[Plain-text document sources]
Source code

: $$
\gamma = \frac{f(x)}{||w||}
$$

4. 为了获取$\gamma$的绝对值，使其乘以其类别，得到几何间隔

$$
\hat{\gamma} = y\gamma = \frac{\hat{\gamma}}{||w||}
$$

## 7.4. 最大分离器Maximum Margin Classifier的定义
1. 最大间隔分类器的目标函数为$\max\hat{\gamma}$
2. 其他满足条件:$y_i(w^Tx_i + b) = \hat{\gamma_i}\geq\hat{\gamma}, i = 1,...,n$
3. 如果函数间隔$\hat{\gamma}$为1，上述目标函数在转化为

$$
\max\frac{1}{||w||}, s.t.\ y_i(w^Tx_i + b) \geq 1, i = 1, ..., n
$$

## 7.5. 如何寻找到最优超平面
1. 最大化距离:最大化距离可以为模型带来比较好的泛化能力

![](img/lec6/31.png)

#### [PROMPT]
Print the lines of the entries again without any change, starting at the line that contains "4. 为了获取$\gamma$的绝对值，使其乘以其类别，得到几何间隔" and continuing through the end of the entries.

#### [WRITTEN REPLY]
4. 为了获取$\gamma$的绝对值，使其乘以其类别，得到几何间隔

$$
\hat{\gamma} = y\gamma = \frac{\hat{\gamma}}{||w||}
$$

## 7.4. 最大分离器Maximum Margin Classifier的定义
1. 最大间隔分类器的目标函数为$\max\hat{\gamma}$
2. 其他满足条件:$y_i(w^Tx_i + b) = \hat{\gamma_i}\geq\hat{\gamma}, i = 1,...,n$
3. 如果函数间隔$\hat{\gamma}$为1，上述目标函数在转化为

$$
\max\frac{1}{||w||}, s.t.\ y_i(w^Tx_i + b) \geq 1, i = 1, ..., n
$$

## 7.5. 如何寻找到最优超平面
1. 最大化距离:最大化距离可以为模型带来比较好的泛化能力

![](img/lec6/31.png)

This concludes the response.